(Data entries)
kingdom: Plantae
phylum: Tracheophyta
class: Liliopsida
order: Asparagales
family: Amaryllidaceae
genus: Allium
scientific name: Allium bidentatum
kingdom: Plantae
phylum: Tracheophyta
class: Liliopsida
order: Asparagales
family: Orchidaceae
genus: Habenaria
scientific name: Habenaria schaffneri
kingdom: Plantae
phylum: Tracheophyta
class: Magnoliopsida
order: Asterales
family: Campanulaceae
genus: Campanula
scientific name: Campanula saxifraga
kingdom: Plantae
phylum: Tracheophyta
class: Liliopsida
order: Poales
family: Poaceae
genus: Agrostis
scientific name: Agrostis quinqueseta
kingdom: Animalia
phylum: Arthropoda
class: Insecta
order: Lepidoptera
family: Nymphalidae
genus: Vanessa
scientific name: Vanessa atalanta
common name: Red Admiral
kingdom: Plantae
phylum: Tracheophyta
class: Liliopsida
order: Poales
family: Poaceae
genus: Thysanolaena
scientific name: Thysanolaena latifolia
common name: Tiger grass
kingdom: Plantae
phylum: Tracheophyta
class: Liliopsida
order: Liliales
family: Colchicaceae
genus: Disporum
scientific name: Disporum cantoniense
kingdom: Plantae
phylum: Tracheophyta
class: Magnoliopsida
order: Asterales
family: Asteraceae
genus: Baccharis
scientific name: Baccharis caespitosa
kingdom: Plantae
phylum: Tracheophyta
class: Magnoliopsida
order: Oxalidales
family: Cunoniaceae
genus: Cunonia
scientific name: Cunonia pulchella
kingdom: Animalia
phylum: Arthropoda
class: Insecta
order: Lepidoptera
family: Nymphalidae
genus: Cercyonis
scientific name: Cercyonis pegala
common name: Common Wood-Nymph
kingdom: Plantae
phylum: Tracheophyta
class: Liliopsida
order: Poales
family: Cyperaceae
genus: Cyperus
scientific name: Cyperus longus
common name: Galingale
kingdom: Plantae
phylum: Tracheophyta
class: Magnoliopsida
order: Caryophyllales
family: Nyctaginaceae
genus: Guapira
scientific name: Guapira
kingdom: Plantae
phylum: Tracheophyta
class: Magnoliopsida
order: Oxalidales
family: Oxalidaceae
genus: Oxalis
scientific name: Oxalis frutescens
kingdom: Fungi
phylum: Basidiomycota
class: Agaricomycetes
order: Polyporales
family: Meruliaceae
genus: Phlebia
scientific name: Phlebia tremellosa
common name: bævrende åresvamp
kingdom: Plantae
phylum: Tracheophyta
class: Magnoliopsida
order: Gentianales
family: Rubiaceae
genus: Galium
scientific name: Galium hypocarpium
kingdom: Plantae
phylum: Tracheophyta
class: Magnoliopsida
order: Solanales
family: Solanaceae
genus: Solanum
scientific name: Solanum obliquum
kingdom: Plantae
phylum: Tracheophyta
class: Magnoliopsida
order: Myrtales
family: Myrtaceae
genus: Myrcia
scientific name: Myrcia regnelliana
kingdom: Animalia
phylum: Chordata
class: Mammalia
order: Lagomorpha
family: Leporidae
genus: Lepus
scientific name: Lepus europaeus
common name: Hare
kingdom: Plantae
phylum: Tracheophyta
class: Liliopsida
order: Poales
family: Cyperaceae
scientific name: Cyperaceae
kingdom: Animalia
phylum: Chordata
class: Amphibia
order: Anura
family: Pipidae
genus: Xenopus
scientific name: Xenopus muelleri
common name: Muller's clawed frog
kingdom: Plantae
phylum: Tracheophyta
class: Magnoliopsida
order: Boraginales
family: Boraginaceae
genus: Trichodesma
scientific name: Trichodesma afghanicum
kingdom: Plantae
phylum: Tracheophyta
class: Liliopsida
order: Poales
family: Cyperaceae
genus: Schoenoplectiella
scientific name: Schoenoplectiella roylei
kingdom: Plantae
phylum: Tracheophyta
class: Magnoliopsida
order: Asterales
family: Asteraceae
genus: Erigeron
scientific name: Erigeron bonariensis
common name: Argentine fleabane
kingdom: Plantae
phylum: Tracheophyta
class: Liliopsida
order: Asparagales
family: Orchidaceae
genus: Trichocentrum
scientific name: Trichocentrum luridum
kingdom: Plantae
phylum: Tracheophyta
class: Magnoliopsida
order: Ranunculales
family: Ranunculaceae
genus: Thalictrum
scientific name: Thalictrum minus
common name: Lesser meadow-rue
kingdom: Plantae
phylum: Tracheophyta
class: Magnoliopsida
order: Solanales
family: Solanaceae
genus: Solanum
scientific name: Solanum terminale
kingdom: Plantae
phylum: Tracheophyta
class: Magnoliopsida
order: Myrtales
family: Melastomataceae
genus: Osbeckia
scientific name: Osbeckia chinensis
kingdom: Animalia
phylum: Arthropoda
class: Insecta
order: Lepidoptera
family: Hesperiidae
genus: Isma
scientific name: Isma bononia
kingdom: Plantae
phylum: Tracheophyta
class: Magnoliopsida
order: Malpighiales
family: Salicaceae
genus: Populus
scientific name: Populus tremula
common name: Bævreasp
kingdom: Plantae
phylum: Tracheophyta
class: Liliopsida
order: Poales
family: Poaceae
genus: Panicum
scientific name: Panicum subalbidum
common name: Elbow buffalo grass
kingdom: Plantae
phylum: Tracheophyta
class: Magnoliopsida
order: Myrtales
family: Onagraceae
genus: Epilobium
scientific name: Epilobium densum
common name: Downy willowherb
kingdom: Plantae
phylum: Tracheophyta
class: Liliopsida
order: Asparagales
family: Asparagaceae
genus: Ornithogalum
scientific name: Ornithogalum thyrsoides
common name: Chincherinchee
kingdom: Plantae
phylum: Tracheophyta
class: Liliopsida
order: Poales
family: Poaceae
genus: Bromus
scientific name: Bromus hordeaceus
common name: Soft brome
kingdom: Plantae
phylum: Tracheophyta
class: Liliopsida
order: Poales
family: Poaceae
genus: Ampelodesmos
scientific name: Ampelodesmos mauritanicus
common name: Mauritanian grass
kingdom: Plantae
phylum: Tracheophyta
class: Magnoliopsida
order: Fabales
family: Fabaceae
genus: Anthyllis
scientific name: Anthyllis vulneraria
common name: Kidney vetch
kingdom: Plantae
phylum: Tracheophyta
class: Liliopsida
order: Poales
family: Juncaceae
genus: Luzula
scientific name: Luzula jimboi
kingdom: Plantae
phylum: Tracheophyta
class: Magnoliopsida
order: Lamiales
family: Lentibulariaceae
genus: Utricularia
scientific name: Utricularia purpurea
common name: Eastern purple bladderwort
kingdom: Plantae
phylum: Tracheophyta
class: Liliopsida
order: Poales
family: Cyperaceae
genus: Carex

▸ Task to carry out:
Recast all the entries above as a Markdown table with two columns, Row and Line. Number each row in order, put the matching line beside it, and leave out blank lines.

▸ Finished answer:
| Row | Line |
|---|---|
| 1 | kingdom: Plantae |
| 2 | phylum: Tracheophyta |
| 3 | class: Liliopsida |
| 4 | order: Asparagales |
| 5 | family: Amaryllidaceae |
| 6 | genus: Allium |
| 7 | scientific name: Allium bidentatum |
| 8 | kingdom: Plantae |
| 9 | phylum: Tracheophyta |
| 10 | class: Liliopsida |
| 11 | order: Asparagales |
| 12 | family: Orchidaceae |
| 13 | genus: Habenaria |
| 14 | scientific name: Habenaria schaffneri |
| 15 | kingdom: Plantae |
| 16 | phylum: Tracheophyta |
| 17 | class: Magnoliopsida |
| 18 | order: Asterales |
| 19 | family: Campanulaceae |
| 20 | genus: Campanula |
| 21 | scientific name: Campanula saxifraga |
| 22 | kingdom: Plantae |
| 23 | phylum: Tracheophyta |
| 24 | class: Liliopsida |
| 25 | order: Poales |
| 26 | family: Poaceae |
| 27 | genus: Agrostis |
| 28 | scientific name: Agrostis quinqueseta |
| 29 | kingdom: Animalia |
| 30 | phylum: Arthropoda |
| 31 | class: Insecta |
| 32 | order: Lepidoptera |
| 33 | family: Nymphalidae |
| 34 | genus: Vanessa |
| 35 | scientific name: Vanessa atalanta |
| 36 | common name: Red Admiral |
| 37 | kingdom: Plantae |
| 38 | phylum: Tracheophyta |
| 39 | class: Liliopsida |
| 40 | order: Poales |
| 41 | family: Poaceae |
| 42 | genus: Thysanolaena |
| 43 | scientific name: Thysanolaena latifolia |
| 44 | common name: Tiger grass |
| 45 | kingdom: Plantae |
| 46 | phylum: Tracheophyta |
| 47 | class: Liliopsida |
| 48 | order: Liliales |
| 49 | family: Colchicaceae |
| 50 | genus: Disporum |
| 51 | scientific name: Disporum cantoniense |
| 52 | kingdom: Plantae |
| 53 | phylum: Tracheophyta |
| 54 | class: Magnoliopsida |
| 55 | order: Asterales |
| 56 | family: Asteraceae |
| 57 | genus: Baccharis |
| 58 | scientific name: Baccharis caespitosa |
| 59 | kingdom: Plantae |
| 60 | phylum: Tracheophyta |
| 61 | class: Magnoliopsida |
| 62 | order: Oxalidales |
| 63 | family: Cunoniaceae |
| 64 | genus: Cunonia |
| 65 | scientific name: Cunonia pulchella |
| 66 | kingdom: Animalia |
| 67 | phylum: Arthropoda |
| 68 | class: Insecta |
| 69 | order: Lepidoptera |
| 70 | family: Nymphalidae |
| 71 | genus: Cercyonis |
| 72 | scientific name: Cercyonis pegala |
| 73 | common name: Common Wood-Nymph |
| 74 | kingdom: Plantae |
| 75 | phylum: Tracheophyta |
| 76 | class: Liliopsida |
| 77 | order: Poales |
| 78 | family: Cyperaceae |
| 79 | genus: Cyperus |
| 80 | scientific name: Cyperus longus |
| 81 | common name: Galingale |
| 82 | kingdom: Plantae |
| 83 | phylum: Tracheophyta |
| 84 | class: Magnoliopsida |
| 85 | order: Caryophyllales |
| 86 | family: Nyctaginaceae |
| 87 | genus: Guapira |
| 88 | scientific name: Guapira |
| 89 | kingdom: Plantae |
| 90 | phylum: Tracheophyta |
| 91 | class: Magnoliopsida |
| 92 | order: Oxalidales |
| 93 | family: Oxalidaceae |
| 94 | genus: Oxalis |
| 95 | scientific name: Oxalis frutescens |
| 96 | kingdom: Fungi |
| 97 | phylum: Basidiomycota |
| 98 | class: Agaricomycetes |
| 99 | order: Polyporales |
| 100 | family: Meruliaceae |
| 101 | genus: Phlebia |
| 102 | scientific name: Phlebia tremellosa |
| 103 | common name: bævrende åresvamp |
| 104 | kingdom: Plantae |
| 105 | phylum: Tracheophyta |
| 106 | class: Magnoliopsida |
| 107 | order: Gentianales |
| 108 | family: Rubiaceae |
| 109 | genus: Galium |
| 110 | scientific name: Galium hypocarpium |
| 111 | kingdom: Plantae |
| 112 | phylum: Tracheophyta |
| 113 | class: Magnoliopsida |
| 114 | order: Solanales |
| 115 | family: Solanaceae |
| 116 | genus: Solanum |
| 117 | scientific name: Solanum obliquum |
| 118 | kingdom: Plantae |
| 119 | phylum: Tracheophyta |
| 120 | class: Magnoliopsida |
| 121 | order: Myrtales |
| 122 | family: Myrtaceae |
| 123 | genus: Myrcia |
| 124 | scientific name: Myrcia regnelliana |
| 125 | kingdom: Animalia |
| 126 | phylum: Chordata |
| 127 | class: Mammalia |
| 128 | order: Lagomorpha |
| 129 | family: Leporidae |
| 130 | genus: Lepus |
| 131 | scientific name: Lepus europaeus |
| 132 | common name: Hare |
| 133 | kingdom: Plantae |
| 134 | phylum: Tracheophyta |
| 135 | class: Liliopsida |
| 136 | order: Poales |
| 137 | family: Cyperaceae |
| 138 | scientific name: Cyperaceae |
| 139 | kingdom: Animalia |
| 140 | phylum: Chordata |
| 141 | class: Amphibia |
| 142 | order: Anura |
| 143 | family: Pipidae |
| 144 | genus: Xenopus |
| 145 | scientific name: Xenopus muelleri |
| 146 | common name: Muller's clawed frog |
| 147 | kingdom: Plantae |
| 148 | phylum: Tracheophyta |
| 149 | class: Magnoliopsida |
| 150 | order: Boraginales |
| 151 | family: Boraginaceae |
| 152 | genus: Trichodesma |
| 153 | scientific name: Trichodesma afghanicum |
| 154 | kingdom: Plantae |
| 155 | phylum: Tracheophyta |
| 156 | class: Liliopsida |
| 157 | order: Poales |
| 158 | family: Cyperaceae |
| 159 | genus: Schoenoplectiella |
| 160 | scientific name: Schoenoplectiella roylei |
| 161 | kingdom: Plantae |
| 162 | phylum: Tracheophyta |
| 163 | class: Magnoliopsida |
| 164 | order: Asterales |
| 165 | family: Asteraceae |
| 166 | genus: Erigeron |
| 167 | scientific name: Erigeron bonariensis |
| 168 | common name: Argentine fleabane |
| 169 | kingdom: Plantae |
| 170 | phylum: Tracheophyta |
| 171 | class: Liliopsida |
| 172 | order: Asparagales |
| 173 | family: Orchidaceae |
| 174 | genus: Trichocentrum |
| 175 | scientific name: Trichocentrum luridum |
| 176 | kingdom: Plantae |
| 177 | phylum: Tracheophyta |
| 178 | class: Magnoliopsida |
| 179 | order: Ranunculales |
| 180 | family: Ranunculaceae |
| 181 | genus: Thalictrum |
| 182 | scientific name: Thalictrum minus |
| 183 | common name: Lesser meadow-rue |
| 184 | kingdom: Plantae |
| 185 | phylum: Tracheophyta |
| 186 | class: Magnoliopsida |
| 187 | order: Solanales |
| 188 | family: Solanaceae |
| 189 | genus: Solanum |
| 190 | scientific name: Solanum terminale |
| 191 | kingdom: Plantae |
| 192 | phylum: Tracheophyta |
| 193 | class: Magnoliopsida |
| 194 | order: Myrtales |
| 195 | family: Melastomataceae |
| 196 | genus: Osbeckia |
| 197 | scientific name: Osbeckia chinensis |
| 198 | kingdom: Animalia |
| 199 | phylum: Arthropoda |
| 200 | class: Insecta |
| 201 | order: Lepidoptera |
| 202 | family: Hesperiidae |
| 203 | genus: Isma |
| 204 | scientific name: Isma bononia |
| 205 | kingdom: Plantae |
| 206 | phylum: Tracheophyta |
| 207 | class: Magnoliopsida |
| 208 | order: Malpighiales |
| 209 | family: Salicaceae |
| 210 | genus: Populus |
| 211 | scientific name: Populus tremula |
| 212 | common name: Bævreasp |
| 213 | kingdom: Plantae |
| 214 | phylum: Tracheophyta |
| 215 | class: Liliopsida |
| 216 | order: Poales |
| 217 | family: Poaceae |
| 218 | genus: Panicum |
| 219 | scientific name: Panicum subalbidum |
| 220 | common name: Elbow buffalo grass |
| 221 | kingdom: Plantae |
| 222 | phylum: Tracheophyta |
| 223 | class: Magnoliopsida |
| 224 | order: Myrtales |
| 225 | family: Onagraceae |
| 226 | genus: Epilobium |
| 227 | scientific name: Epilobium densum |
| 228 | common name: Downy willowherb |
| 229 | kingdom: Plantae |
| 230 | phylum: Tracheophyta |
| 231 | class: Liliopsida |
| 232 | order: Asparagales |
| 233 | family: Asparagaceae |
| 234 | genus: Ornithogalum |
| 235 | scientific name: Ornithogalum thyrsoides |
| 236 | common name: Chincherinchee |
| 237 | kingdom: Plantae |
| 238 | phylum: Tracheophyta |
| 239 | class: Liliopsida |
| 240 | order: Poales |
| 241 | family: Poaceae |
| 242 | genus: Bromus |
| 243 | scientific name: Bromus hordeaceus |
| 244 | common name: Soft brome |
| 245 | kingdom: Plantae |
| 246 | phylum: Tracheophyta |
| 247 | class: Liliopsida |
| 248 | order: Poales |
| 249 | family: Poaceae |
| 250 | genus: Ampelodesmos |
| 251 | scientific name: Ampelodesmos mauritanicus |
| 252 | common name: Mauritanian grass |
| 253 | kingdom: Plantae |
| 254 | phylum: Tracheophyta |
| 255 | class: Magnoliopsida |
| 256 | order: Fabales |
| 257 | family: Fabaceae |
| 258 | genus: Anthyllis |
| 259 | scientific name: Anthyllis vulneraria |
| 260 | common name: Kidney vetch |
| 261 | kingdom: Plantae |
| 262 | phylum: Tracheophyta |
| 263 | class: Liliopsida |
| 264 | order: Poales |
| 265 | family: Juncaceae |
| 266 | genus: Luzula |
| 267 | scientific name: Luzula jimboi |
| 268 | kingdom: Plantae |
| 269 | phylum: Tracheophyta |
| 270 | class: Magnoliopsida |
| 271 | order: Lamiales |
| 272 | family: Lentibulariaceae |
| 273 | genus: Utricularia |
| 274 | scientific name: Utricularia purpurea |
| 275 | common name: Eastern purple bladderwort |
| 276 | kingdom: Plantae |
| 277 | phylum: Tracheophyta |
| 278 | class: Liliopsida |
| 279 | order: Poales |
| 280 | family: Cyperaceae |
| 281 | genus: Carex |